Wednesday, December 30, 2009

Blue Moon Birthday

Me and time, we have an uneasy truce. Since it insists on passing, I insist on tracking it. Anniversaries, ends and beginnings of months, new moons, solstices, equinoxes, half-birthdays, even the very passage of the day‘s hours, I am tuned in to frequencies both natural and arbitrary.

To give an example: 24 hours ago I wandered the French Quarter, sipping an iced coffee and Kahlua, cozy beneath a bright white scarf and furry boots in the meager wintry sunlight. One week ago I introduced my boyfriend to the women of my family as they chopped, rolled, grated, dipped, and simmered the Christmas delights we feasted on for the next three days. Two seasons ago I swam in the Mediterranean off the coast of Turkey as the sun sunk low. A year ago I bought champagne and raspberries for my 30th birthday party. I ate a savory brunch and pondered what it actually meant---what I should feel---why it felt so essential to feel---that it was my last day of being 29, my last day as a 20-something year-old.

So here I am again. Only get this: this year, my last day of being 30 is the 30th. Tomorrow, my 31st birthday is the 31st of December. This will happen but once in my lifetime. There's more: tomorrow night is the first full winter moon (and a blue one at that!) How can I possibly honor/record/appreciate/celebrate this unthinkably profound day?! How can I relish the fun without imbuing it with such meaning that all meaning slips from my desperate fist?

_ _ _

### Short task A
Format the rows below as a Markdown table with the columns "No." and "Line", covering everything from the line containing "pose: elev=273.6 azim=312.0" down to the line containing "Dot at: (257, 254)". Number each line and leave out blank lines.

### Excerpted data
_ _ _

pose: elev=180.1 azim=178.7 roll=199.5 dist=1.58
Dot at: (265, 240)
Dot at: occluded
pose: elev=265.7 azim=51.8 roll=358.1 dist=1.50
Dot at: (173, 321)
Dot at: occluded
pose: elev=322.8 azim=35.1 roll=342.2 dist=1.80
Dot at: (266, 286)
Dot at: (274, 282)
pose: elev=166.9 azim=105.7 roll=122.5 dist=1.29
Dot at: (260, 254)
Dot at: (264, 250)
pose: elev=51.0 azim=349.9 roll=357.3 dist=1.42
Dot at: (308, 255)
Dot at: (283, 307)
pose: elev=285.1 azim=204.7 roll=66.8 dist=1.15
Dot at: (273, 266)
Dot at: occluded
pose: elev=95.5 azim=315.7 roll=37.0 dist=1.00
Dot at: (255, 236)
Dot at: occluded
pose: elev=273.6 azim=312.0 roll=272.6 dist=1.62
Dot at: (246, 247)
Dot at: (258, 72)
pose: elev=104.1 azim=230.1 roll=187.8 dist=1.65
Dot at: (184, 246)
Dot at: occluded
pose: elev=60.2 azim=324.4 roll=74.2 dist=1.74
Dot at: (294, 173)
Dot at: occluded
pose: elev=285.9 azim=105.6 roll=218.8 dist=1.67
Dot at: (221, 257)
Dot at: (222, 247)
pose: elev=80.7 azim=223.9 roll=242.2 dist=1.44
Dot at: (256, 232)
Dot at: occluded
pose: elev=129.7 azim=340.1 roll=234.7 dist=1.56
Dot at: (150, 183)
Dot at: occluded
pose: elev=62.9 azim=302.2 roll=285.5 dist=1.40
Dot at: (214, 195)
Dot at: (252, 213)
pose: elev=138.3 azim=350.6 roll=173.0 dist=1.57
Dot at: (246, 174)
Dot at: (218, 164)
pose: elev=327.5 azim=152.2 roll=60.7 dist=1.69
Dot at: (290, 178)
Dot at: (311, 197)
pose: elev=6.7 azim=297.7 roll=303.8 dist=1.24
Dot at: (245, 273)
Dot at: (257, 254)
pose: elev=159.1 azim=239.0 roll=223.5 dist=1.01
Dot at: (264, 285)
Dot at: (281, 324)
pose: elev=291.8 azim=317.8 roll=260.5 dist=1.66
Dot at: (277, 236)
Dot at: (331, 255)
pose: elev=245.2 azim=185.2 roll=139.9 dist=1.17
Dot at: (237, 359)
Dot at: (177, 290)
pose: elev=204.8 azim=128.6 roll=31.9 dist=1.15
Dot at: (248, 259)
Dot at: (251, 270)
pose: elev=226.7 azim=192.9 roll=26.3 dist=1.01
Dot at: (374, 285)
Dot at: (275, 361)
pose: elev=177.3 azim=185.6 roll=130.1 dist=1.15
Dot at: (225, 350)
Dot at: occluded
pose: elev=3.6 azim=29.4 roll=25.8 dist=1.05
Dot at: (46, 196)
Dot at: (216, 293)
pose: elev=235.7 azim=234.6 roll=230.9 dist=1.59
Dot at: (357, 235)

_ _ _

### Short task B
Rewrite everything from "Wednesday, December 30, 2009" down to "natural and arbitrary." in the blog post about a blue moon birthday, with "uneasy" swapped for "awkward".

### Solution A
| No. | Line |
|---|---|
| 1 | pose: elev=273.6 azim=312.0 roll=272.6 dist=1.62 |
| 2 | Dot at: (246, 247) |
| 3 | Dot at: (258, 72) |
| 4 | pose: elev=104.1 azim=230.1 roll=187.8 dist=1.65 |
| 5 | Dot at: (184, 246) |
| 6 | Dot at: occluded |
| 7 | pose: elev=60.2 azim=324.4 roll=74.2 dist=1.74 |
| 8 | Dot at: (294, 173) |
| 9 | Dot at: occluded |
| 10 | pose: elev=285.9 azim=105.6 roll=218.8 dist=1.67 |
| 11 | Dot at: (221, 257) |
| 12 | Dot at: (222, 247) |
| 13 | pose: elev=80.7 azim=223.9 roll=242.2 dist=1.44 |
| 14 | Dot at: (256, 232) |
| 15 | Dot at: occluded |
| 16 | pose: elev=129.7 azim=340.1 roll=234.7 dist=1.56 |
| 17 | Dot at: (150, 183) |
| 18 | Dot at: occluded |
| 19 | pose: elev=62.9 azim=302.2 roll=285.5 dist=1.40 |
| 20 | Dot at: (214, 195) |
| 21 | Dot at: (252, 213) |
| 22 | pose: elev=138.3 azim=350.6 roll=173.0 dist=1.57 |
| 23 | Dot at: (246, 174) |
| 24 | Dot at: (218, 164) |
| 25 | pose: elev=327.5 azim=152.2 roll=60.7 dist=1.69 |
| 26 | Dot at: (290, 178) |
| 27 | Dot at: (311, 197) |
| 28 | pose: elev=6.7 azim=297.7 roll=303.8 dist=1.24 |
| 29 | Dot at: (245, 273) |
| 30 | Dot at: (257, 254) |

### Solution B
Wednesday, December 30, 2009

Blue Moon Birthday

Me and time, we have an awkward truce. Since it insists on passing, I insist on tracking it. Anniversaries, ends and beginnings of months, new moons, solstices, equinoxes, half-birthdays, even the very passage of the day‘s hours, I am tuned in to frequencies both natural and arbitrary.